== Task statement ==
From the article on Pakistan's nuclear arsenal, extract the passage starting at "The story coincided" and ending at "were coming from.", copied word for word.

== Source text ==
********************

Pakistan’s Nukes Are Here To Stay, Get Used To
It
By Ahmed Quraishi
| The ‘real’
Pakistani officials in charge of the nation’s vast
nuclear and strategic arsenal have spent the past
few months quietly laughing at the doomsday
scenarios that American politicians and media
organizations have been spinning for months now.
These Pakistani officials say they are calm because
of their confidence in their capabilities. However,
this Pakistani calm should not be mistaken for
weakness. “My message is: Don’t mess with us,” says
Air Commodore Khalid Banuri, with pride. |
18/01/08 "World
View" -- -- ISLAMABAD,
Pakistan—Last November, The New York Times published what many
analysts in Islamabad described as a misleading story, claiming
that the United States had spent up to $ 100 million over the
past five years to help Pakistan secure its nuclear weapons.
The story coincided with reports
alleging that elite U.S. troops already had access to Pakistan’s
vast arsenal of nuclear and other strategic weapons.
Pakistani officials preferred to
ignore these reports, confident about their capabilities and a
little curious about where these bogus stories were coming from.

********************

== Data excerpts ==
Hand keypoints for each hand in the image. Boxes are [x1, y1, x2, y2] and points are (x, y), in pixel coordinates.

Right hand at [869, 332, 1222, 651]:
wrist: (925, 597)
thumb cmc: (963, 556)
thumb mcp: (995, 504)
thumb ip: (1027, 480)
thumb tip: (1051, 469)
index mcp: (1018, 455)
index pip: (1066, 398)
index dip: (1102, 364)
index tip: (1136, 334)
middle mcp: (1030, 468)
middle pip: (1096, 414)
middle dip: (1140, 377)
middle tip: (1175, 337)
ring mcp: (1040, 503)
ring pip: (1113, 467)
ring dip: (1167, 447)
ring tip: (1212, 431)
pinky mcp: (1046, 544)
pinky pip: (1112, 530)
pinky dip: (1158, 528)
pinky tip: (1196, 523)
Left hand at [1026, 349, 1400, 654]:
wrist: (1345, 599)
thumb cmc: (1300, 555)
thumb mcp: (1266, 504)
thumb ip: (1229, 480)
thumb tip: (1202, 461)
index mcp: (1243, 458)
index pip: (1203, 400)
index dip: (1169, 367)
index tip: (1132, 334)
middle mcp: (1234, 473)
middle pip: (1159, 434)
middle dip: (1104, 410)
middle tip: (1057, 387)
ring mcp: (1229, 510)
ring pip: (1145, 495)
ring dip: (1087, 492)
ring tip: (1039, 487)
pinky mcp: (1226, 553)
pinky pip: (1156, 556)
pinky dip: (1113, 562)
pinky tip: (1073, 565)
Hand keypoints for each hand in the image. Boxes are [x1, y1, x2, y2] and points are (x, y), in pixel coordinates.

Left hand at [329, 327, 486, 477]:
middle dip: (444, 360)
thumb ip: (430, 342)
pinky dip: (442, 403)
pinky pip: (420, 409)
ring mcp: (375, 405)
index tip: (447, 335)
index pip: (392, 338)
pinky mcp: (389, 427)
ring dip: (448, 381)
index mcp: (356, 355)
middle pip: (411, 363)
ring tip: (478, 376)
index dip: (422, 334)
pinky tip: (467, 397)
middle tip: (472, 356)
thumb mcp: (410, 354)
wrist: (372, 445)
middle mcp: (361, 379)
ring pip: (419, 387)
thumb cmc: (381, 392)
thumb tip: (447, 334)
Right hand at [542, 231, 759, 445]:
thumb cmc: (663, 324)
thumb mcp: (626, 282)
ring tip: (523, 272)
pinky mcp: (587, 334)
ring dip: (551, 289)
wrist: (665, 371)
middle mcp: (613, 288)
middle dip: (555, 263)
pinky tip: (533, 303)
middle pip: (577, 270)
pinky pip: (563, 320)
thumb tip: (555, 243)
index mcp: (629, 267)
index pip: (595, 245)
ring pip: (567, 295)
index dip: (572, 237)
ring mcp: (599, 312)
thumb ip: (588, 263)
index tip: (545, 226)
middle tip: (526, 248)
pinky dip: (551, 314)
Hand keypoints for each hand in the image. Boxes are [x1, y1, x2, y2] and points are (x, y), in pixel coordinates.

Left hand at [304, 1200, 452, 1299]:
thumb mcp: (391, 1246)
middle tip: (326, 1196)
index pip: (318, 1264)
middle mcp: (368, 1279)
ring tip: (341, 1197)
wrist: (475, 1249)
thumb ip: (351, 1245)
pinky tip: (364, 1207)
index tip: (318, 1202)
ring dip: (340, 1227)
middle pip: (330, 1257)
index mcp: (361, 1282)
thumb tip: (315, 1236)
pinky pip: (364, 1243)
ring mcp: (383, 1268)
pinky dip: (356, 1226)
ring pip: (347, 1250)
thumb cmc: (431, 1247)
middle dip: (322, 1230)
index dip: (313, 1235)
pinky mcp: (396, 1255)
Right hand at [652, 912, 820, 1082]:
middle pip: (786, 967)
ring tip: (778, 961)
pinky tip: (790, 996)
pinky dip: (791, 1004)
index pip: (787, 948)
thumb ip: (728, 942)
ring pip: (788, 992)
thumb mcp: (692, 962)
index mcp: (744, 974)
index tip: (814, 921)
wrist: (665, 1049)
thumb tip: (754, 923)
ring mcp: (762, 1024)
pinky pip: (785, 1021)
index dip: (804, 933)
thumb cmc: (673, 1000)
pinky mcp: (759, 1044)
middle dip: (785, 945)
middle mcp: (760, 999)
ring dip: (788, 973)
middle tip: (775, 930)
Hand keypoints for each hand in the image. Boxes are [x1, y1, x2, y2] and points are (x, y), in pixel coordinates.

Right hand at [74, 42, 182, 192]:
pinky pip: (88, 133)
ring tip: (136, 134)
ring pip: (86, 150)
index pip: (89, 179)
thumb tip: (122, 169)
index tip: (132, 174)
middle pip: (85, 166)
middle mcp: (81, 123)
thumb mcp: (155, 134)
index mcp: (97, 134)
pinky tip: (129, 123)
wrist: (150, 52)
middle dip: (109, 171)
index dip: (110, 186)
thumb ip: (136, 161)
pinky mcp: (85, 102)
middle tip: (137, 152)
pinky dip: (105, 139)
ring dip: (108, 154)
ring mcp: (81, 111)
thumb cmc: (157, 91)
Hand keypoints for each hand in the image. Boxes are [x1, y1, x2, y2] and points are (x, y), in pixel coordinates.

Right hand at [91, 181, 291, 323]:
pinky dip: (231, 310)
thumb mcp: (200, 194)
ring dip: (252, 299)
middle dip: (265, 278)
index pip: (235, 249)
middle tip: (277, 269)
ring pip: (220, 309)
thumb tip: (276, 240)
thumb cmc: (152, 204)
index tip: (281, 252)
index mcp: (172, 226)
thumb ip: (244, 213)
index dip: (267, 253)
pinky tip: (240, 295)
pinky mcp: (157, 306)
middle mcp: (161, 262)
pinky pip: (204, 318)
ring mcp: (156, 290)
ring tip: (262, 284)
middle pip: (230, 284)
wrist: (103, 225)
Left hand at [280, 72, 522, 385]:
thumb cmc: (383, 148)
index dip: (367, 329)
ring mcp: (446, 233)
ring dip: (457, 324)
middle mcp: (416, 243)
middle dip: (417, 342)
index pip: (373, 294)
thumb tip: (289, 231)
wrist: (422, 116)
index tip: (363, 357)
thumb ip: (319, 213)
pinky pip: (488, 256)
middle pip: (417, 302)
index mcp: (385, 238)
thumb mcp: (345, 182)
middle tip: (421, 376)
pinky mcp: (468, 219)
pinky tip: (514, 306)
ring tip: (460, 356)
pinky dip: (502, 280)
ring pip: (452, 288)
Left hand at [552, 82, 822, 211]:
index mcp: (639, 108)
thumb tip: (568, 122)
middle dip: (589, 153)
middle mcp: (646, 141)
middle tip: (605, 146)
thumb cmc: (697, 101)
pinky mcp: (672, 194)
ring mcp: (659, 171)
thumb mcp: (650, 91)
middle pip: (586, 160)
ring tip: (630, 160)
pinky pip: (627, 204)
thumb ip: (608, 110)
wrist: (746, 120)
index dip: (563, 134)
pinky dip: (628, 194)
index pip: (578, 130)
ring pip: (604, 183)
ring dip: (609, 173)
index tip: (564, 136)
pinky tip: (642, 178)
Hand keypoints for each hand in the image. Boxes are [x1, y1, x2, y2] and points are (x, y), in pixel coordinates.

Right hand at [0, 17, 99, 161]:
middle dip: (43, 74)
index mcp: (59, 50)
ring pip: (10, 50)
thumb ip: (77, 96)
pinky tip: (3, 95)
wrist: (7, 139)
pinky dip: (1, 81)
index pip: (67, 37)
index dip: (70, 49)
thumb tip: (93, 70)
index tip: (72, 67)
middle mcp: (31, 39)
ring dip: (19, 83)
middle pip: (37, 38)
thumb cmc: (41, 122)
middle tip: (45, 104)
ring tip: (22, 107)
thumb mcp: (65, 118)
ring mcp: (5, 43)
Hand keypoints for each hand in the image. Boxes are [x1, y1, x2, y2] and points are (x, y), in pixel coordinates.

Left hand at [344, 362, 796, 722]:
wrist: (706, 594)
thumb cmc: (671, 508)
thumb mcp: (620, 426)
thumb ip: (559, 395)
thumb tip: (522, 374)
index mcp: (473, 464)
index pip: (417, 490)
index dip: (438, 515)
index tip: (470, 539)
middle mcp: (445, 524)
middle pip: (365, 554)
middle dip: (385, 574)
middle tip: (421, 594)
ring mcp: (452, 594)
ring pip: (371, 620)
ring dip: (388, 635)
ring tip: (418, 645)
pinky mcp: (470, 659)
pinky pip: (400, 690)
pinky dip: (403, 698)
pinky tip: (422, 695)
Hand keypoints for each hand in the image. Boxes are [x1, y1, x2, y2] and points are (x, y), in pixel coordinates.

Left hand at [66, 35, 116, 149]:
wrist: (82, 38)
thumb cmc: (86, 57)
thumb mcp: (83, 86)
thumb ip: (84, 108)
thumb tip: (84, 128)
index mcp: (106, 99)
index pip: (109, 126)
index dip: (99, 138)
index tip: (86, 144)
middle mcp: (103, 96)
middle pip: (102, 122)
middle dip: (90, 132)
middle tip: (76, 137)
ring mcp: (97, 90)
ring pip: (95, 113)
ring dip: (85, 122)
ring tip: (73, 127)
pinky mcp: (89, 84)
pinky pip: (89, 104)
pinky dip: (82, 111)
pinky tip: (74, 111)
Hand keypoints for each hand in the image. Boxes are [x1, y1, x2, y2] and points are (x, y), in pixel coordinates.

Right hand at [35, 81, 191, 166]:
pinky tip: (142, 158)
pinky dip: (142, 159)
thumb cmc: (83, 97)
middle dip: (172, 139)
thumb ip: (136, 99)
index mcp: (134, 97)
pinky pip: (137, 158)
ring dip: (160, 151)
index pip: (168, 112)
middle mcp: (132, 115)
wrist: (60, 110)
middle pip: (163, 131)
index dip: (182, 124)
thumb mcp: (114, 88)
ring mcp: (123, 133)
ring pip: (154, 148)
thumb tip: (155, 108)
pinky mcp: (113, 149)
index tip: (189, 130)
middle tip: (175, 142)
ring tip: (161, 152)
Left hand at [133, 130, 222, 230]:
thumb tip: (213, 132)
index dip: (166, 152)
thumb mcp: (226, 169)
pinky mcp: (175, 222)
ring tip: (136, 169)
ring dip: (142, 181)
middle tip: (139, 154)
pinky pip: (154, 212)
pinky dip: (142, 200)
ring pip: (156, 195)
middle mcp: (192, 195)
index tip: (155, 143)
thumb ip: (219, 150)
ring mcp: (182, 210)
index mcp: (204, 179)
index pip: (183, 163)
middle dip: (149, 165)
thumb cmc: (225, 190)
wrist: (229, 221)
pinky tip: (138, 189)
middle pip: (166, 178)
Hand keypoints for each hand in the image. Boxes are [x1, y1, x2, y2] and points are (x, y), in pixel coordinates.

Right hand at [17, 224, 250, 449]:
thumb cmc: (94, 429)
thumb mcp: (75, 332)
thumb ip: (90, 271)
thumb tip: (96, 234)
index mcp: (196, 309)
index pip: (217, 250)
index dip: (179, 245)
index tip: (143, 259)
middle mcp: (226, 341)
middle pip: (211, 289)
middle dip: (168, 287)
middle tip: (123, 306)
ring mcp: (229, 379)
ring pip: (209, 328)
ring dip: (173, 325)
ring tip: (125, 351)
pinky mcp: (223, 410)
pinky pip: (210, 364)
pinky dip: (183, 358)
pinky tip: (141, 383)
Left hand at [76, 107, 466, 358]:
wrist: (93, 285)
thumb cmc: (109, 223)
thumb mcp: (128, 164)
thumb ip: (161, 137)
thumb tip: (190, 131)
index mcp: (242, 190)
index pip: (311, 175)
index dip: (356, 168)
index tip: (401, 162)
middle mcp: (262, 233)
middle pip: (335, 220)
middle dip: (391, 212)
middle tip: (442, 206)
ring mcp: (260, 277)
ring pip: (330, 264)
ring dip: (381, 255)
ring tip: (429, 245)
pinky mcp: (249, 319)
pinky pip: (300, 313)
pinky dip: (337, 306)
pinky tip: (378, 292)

********************

== Expected answer ==
The story coincided with reports
alleging that elite U.S. troops already had access to Pakistan’s
vast arsenal of nuclear and other strategic weapons.
Pakistani officials preferred to
ignore these reports, confident about their capabilities and a
little curious about where these bogus stories were coming from.